In the book (I understand) and the Swedish movie, Lisbeth ties Gottfried and Martin to the murders by plowing through the travel receipts in company’s archived expense accounts. In the American version, Lisbeth is looking through archived records when she (and we) see news photos of Gottfried and Martin near the scenes of the crimes. I prefer the non-dumbed down Swedish version.
The Swedish movie contains flashbacks that we learn depict 12-year-old Lisbeth burning her own father for his abuse of her mother. This device worked very well to explain Lisbeth’s constant state of fury. In the American film, this fact is described in dialogue and not shown. It’s usually better to show and not tell, and it is here, too. I prefer the approach of the Swedish film.
The American version’s opening credits depict a nightmarish montage of oiled human forms, all to a ripping version of Led Zeppelin’s Immigrant Song. I didn’t like the montage, which does not kickstart the story and just looks the opening sequence to a TV drama series. I do like the version of Immigrant Song, which I wrote about here. In fact, I liked all the music in the American version, by Nine Inch Nails founder Trent Reznor.
Apparently, Scandinavian audiences don’t need filmmakers to tell them that they live in a cold clime. But Fincher makes the unrelenting cold into a character itself, a touch that I liked very much.
On the whole, both movies are very good. After the first Dragon Tattoo, there was a change in directors for the Swedish trilogy, so I expect that Fincher’s take on the second and third movies to be far superior to the plodding Swedish versions.

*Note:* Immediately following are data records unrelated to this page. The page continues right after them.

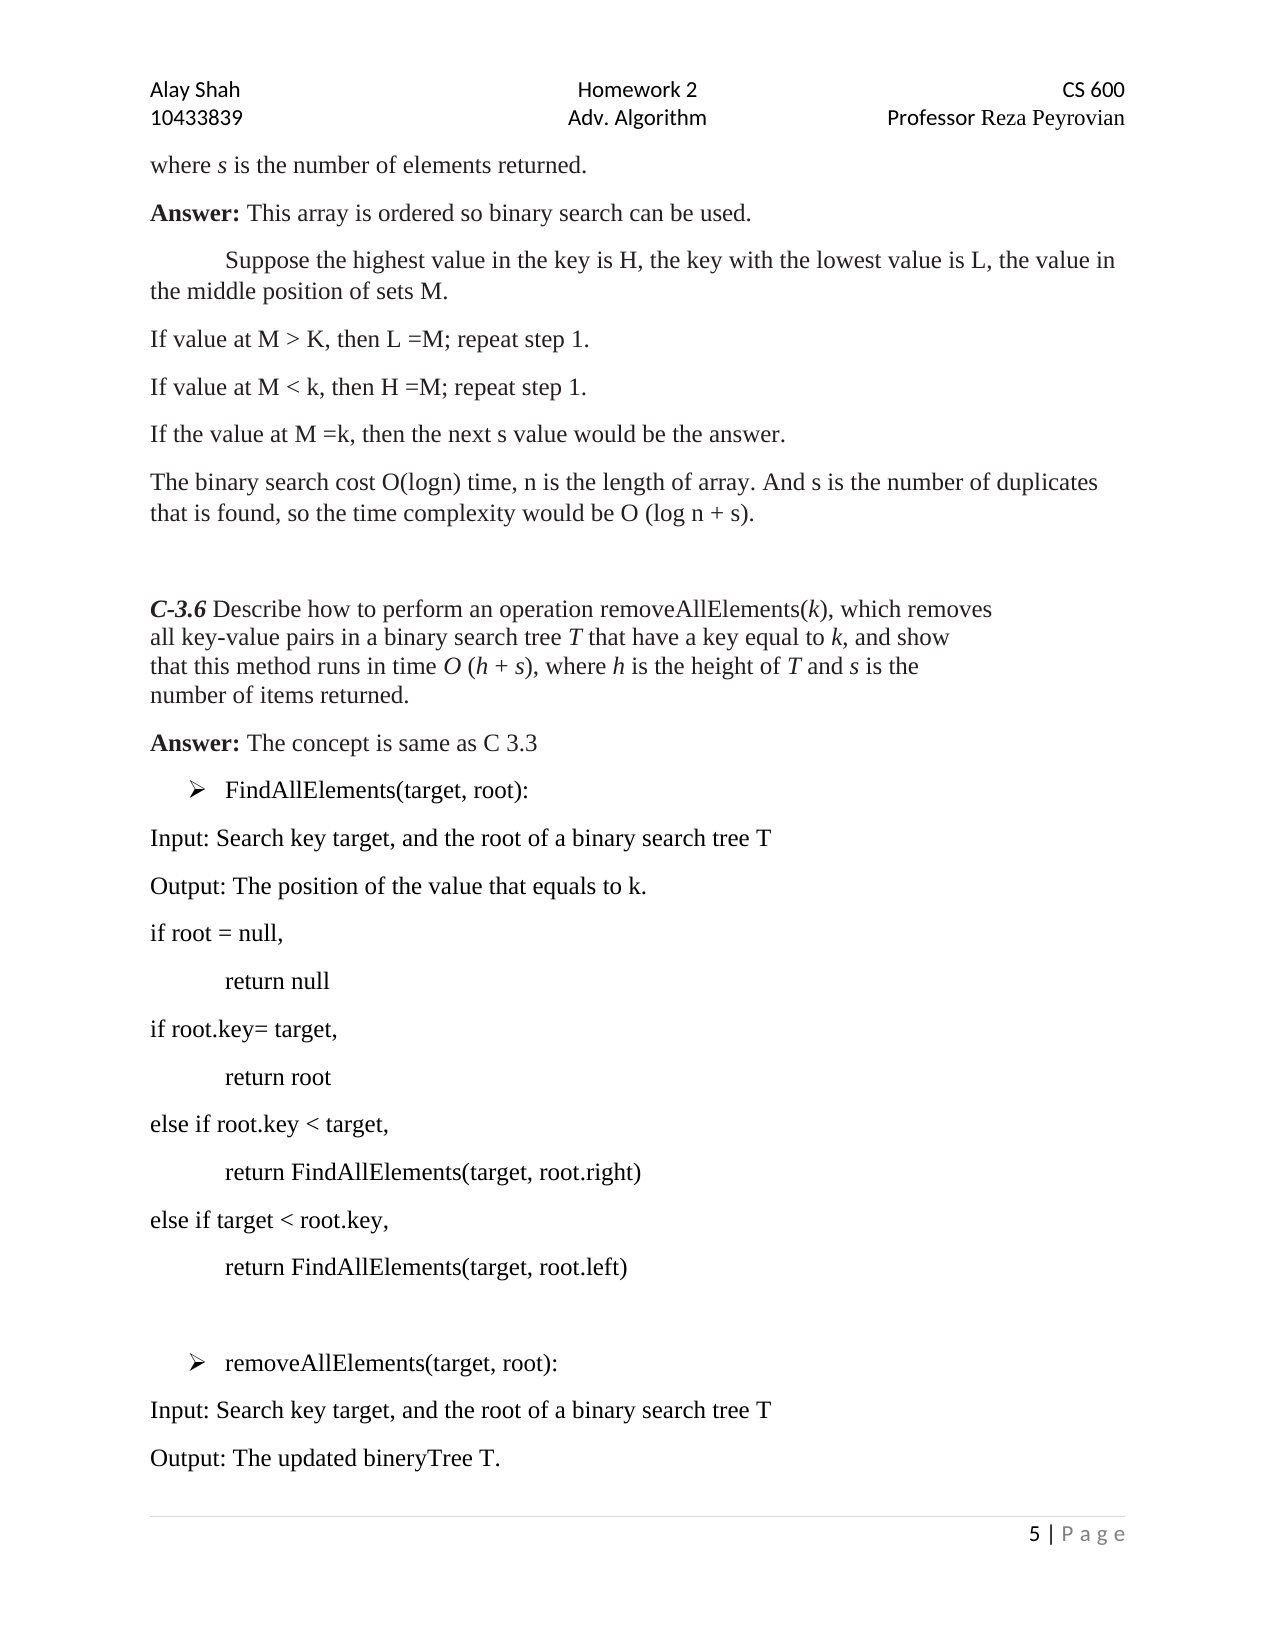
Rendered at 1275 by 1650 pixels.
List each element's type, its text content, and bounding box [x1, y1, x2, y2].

text where s is the number of elements returned. [150, 150, 1125, 179]
text return null [150, 966, 1125, 995]
text If value at M > K, then L =M; repeat step 1. [150, 324, 1125, 353]
text The binary search cost O(logn) time, n is the length of array. And s is the number of duplicates that is found, so the time complexity would be O (log n + s). [150, 467, 1125, 527]
text Input: Search key target, and the root of a binary search tree T [150, 823, 1125, 852]
text Output: The position of the value that equals to k. [150, 871, 1125, 899]
text return root [150, 1062, 1125, 1090]
text else if root.key < target, [150, 1109, 1125, 1138]
list FindAllElements(target, root): [187, 775, 1125, 804]
text if root.key= target, [150, 1014, 1125, 1043]
text If the value at M =k, then the next s value would be the answer. [150, 419, 1125, 448]
text all key-value pairs in a binary search tree T that have a key equal to k, and show [150, 622, 1125, 651]
text Output: The updated bineryTree T. [150, 1443, 1125, 1472]
text If value at M < k, then H =M; repeat step 1. [150, 372, 1125, 401]
text return FindAllElements(target, root.right) [150, 1157, 1125, 1186]
text Suppose the highest value in the key is H, the key with the lowest value is L, the value in the middle position of sets M. [150, 245, 1125, 305]
text if root = null, [150, 918, 1125, 947]
text Answer: This array is ordered so binary search can be used. [150, 198, 1125, 226]
text Input: Search key target, and the root of a binary search tree T [150, 1396, 1125, 1424]
text Answer: The concept is same as C 3.3 [150, 728, 1125, 756]
text that this method runs in time O (h + s), where h is the height of T and s is the [150, 651, 1125, 680]
text number of items returned. [150, 680, 1125, 709]
list removeAllElements(target, root): [187, 1348, 1125, 1377]
text C-3.6 Describe how to perform an operation removeAllElements(k), which removes [150, 594, 1125, 622]
text return FindAllElements(target, root.left) [150, 1252, 1125, 1281]
text else if target < root.key, [150, 1205, 1125, 1233]
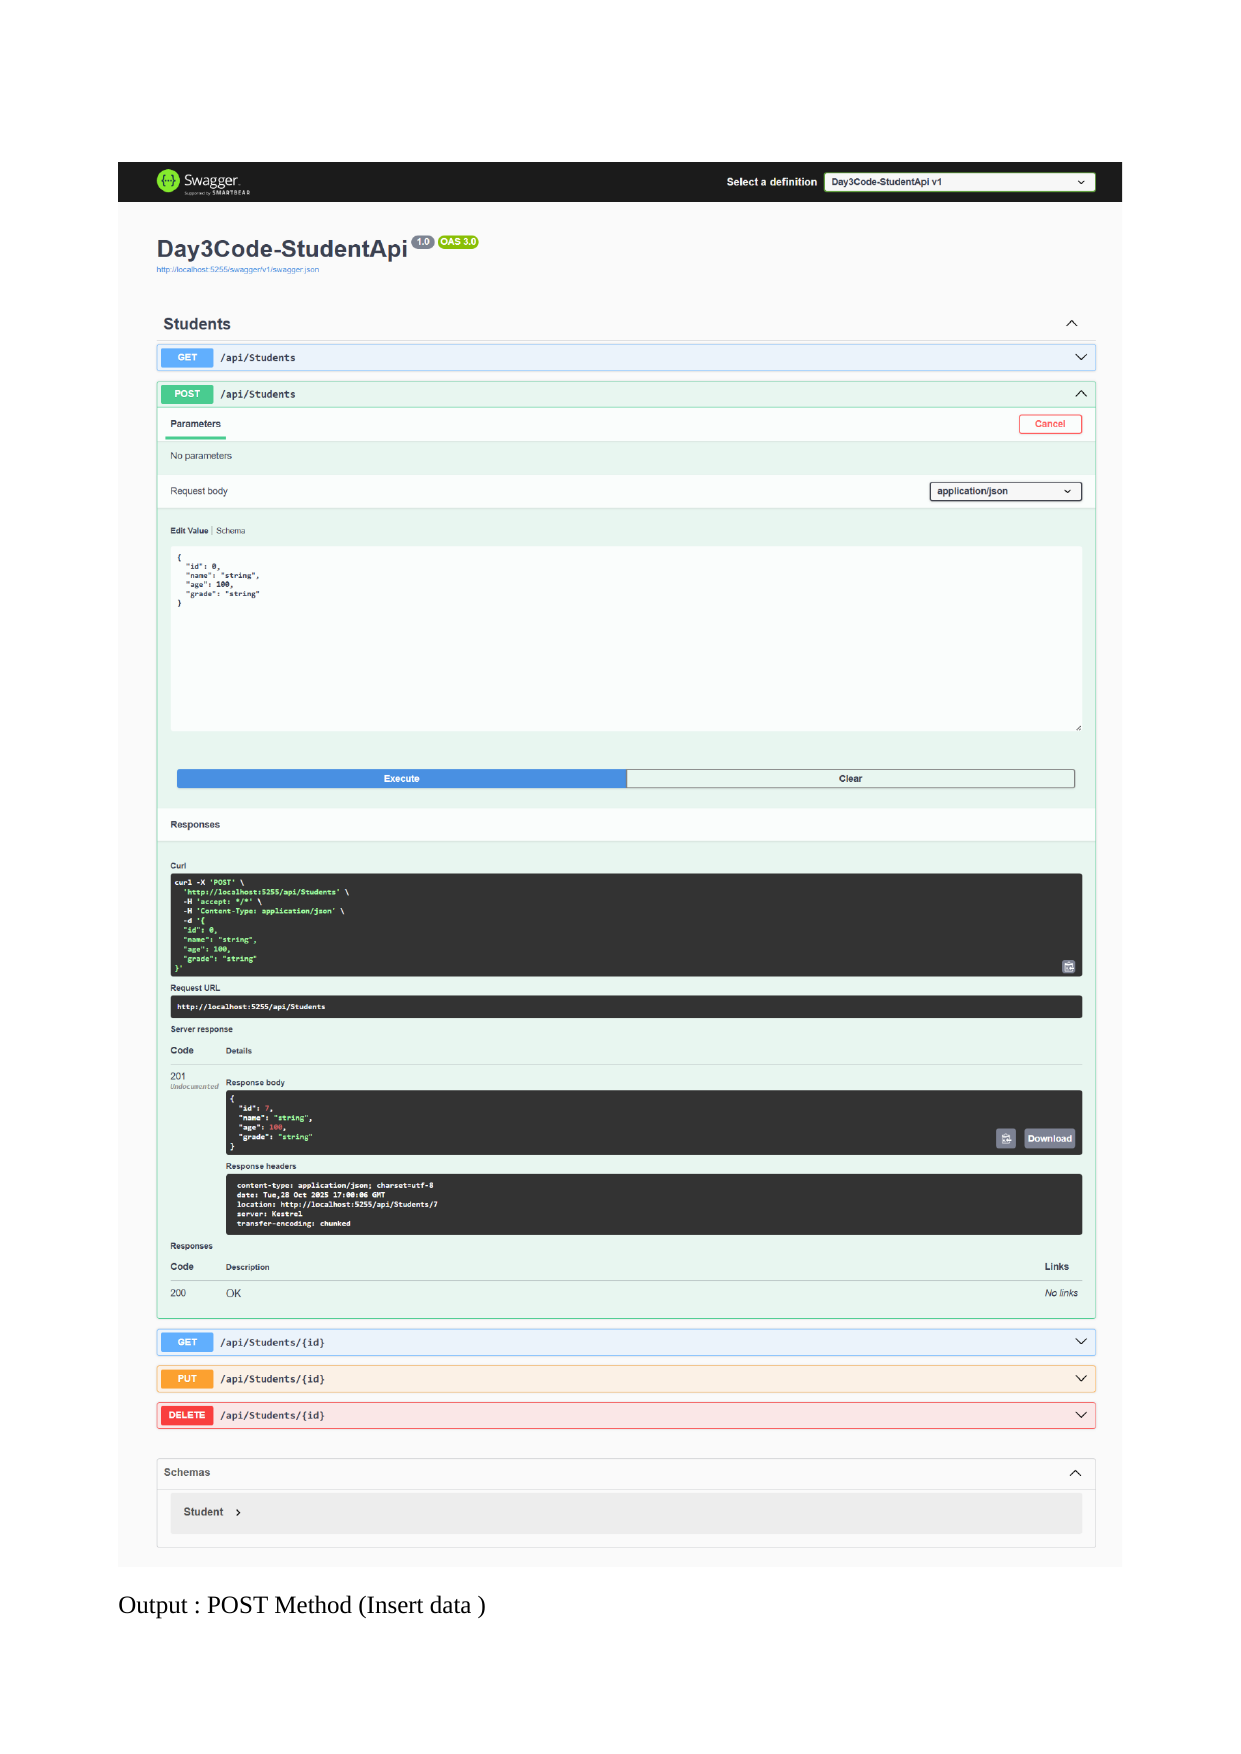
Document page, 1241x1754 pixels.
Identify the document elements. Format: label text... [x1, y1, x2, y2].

picture [118, 162, 1123, 1567]
text Output : POST Method (Insert data ) [118, 1590, 1122, 1619]
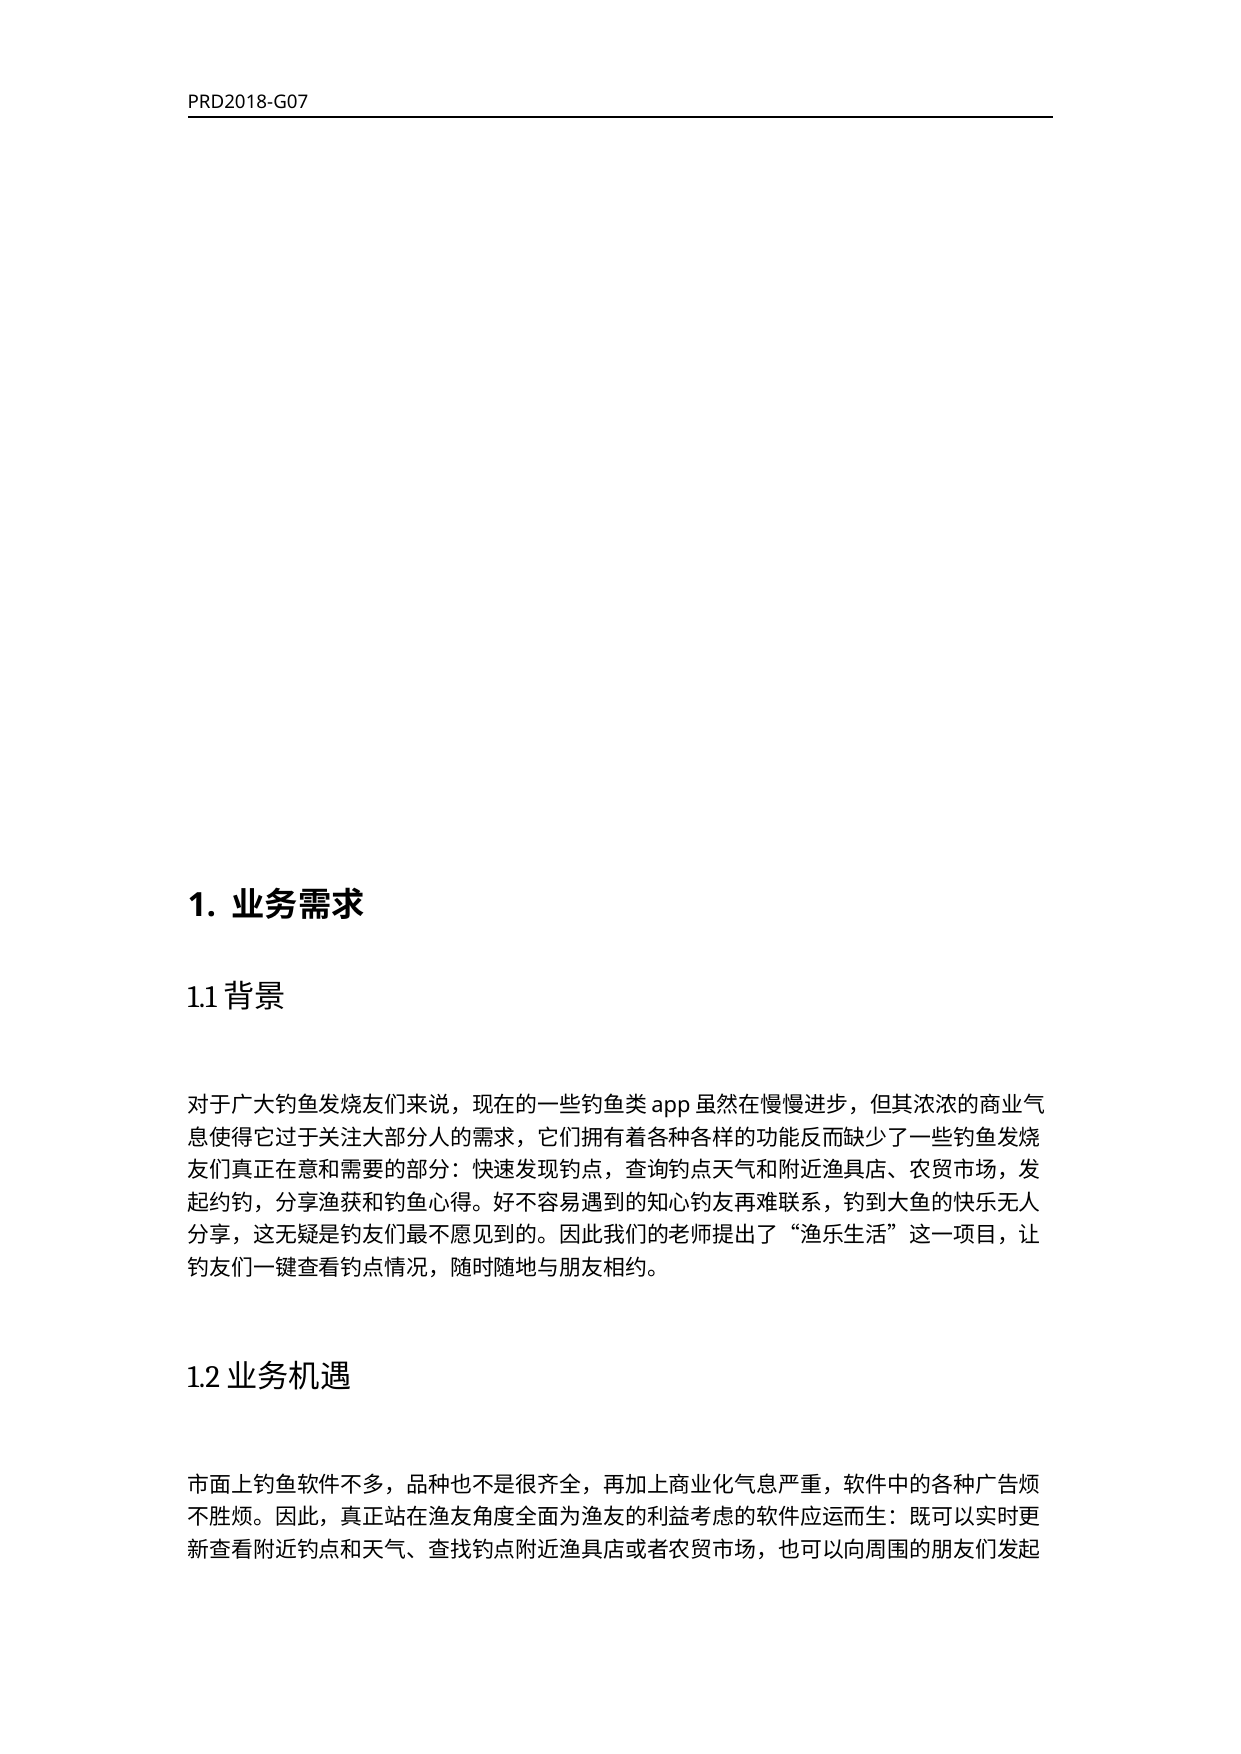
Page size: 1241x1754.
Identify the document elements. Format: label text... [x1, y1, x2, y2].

text 对于广大钓鱼发烧友们来说，现在的一些钓鱼类app虽然在慢慢进步，但其浓浓的商业气息使得它过于关注大部分人的需求，它们拥有着各种各样的功能反而缺少了一些钓鱼发烧友们真正在意和需要的部分：快速发现钓点，查询钓点天气和附近渔具店、农贸市场，发起约钓，分享渔获和钓鱼心得。好不容易遇到的知心钓友再难联系，钓到大鱼的快乐无人分享，这无疑是钓友们最不愿见到的。因此我们的老师提出了“渔乐生活”这一项目，让钓友们一键查看钓点情况，随时随地与朋友相约。 [187, 1087, 1053, 1282]
subtitle 1.2业务机遇 [187, 1341, 1053, 1406]
subtitle 1.1背景 [187, 962, 1053, 1027]
subtitle 业务需求 [187, 869, 1053, 934]
text 市面上钓鱼软件不多，品种也不是很齐全，再加上商业化气息严重，软件中的各种广告烦不胜烦。因此，真正站在渔友角度全面为渔友的利益考虑的软件应运而生：既可以实时更新查看附近钓点和天气、查找钓点附近渔具店或者农贸市场，也可以向周围的朋友们发起约钓或是相关活动，还能将自己的收获上传与众人分享，这样一来既方便了钓友们的联系，也能通过天气与钓点情况事先做好出行准备，在钓点附近的渔具店或农贸市场也能方便购买到一些当地特有的饵料。 [187, 1466, 1053, 1564]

I loved last year’s Swedish version (it was #8 on my list of the year’s best) and had very high hopes for this film by David Fincher (The Social Network, Zodiac, Fight Club). Those hopes have been fulfilled.
The Girl with the Dragon Tattoo tells the first part of journalist-turned-novelist Stieg Larsson’s Milenium trilogy. The stories are centered on Larsson’s muckraker alter ego Mikael Blomkvist and the damaged and driven Goth hacker Lisbeth Salander. Lisbeth is only 90 pounds, so she will lose a fistfight with a man; but she prevails with her smarts, resourcefulness and machine-like relentlessness. Lisbeth is always mad AND always gets even.
In top rate performances, Daniel Craig plays Blomkvist and Rooney Mara plays Lisbeth. Lisbeth is the key to the movie, and Mara comes through with a compelling portrayal – stone faced until she explodes into a cyclone of wrath. The other characters are played superbly by Stellan Skarsgard, Christopher Plummer, Robin Wright and Stephen Berkoff.
Fincher is still operating at his best. Remember – The Social Network is essentially about some annoying, immature geeks writing computer code and getting financing for a company – but Fincher made it rock! Fight Club‘s desperate violence and Zodiac‘s whodunit relentlessness translated directly to The Girl With the Dragon Tattoo. So there couldn’t be a better director for this project than Fincher. I’m looking forward to his versions of the next two chapters in the saga.
Fincher shot the film in Sweden and had made the country look and feel unrelentingly frigid.
The score by Nine Inch Nails founder Trent Reznor is award worthy and is a major contribution to the story.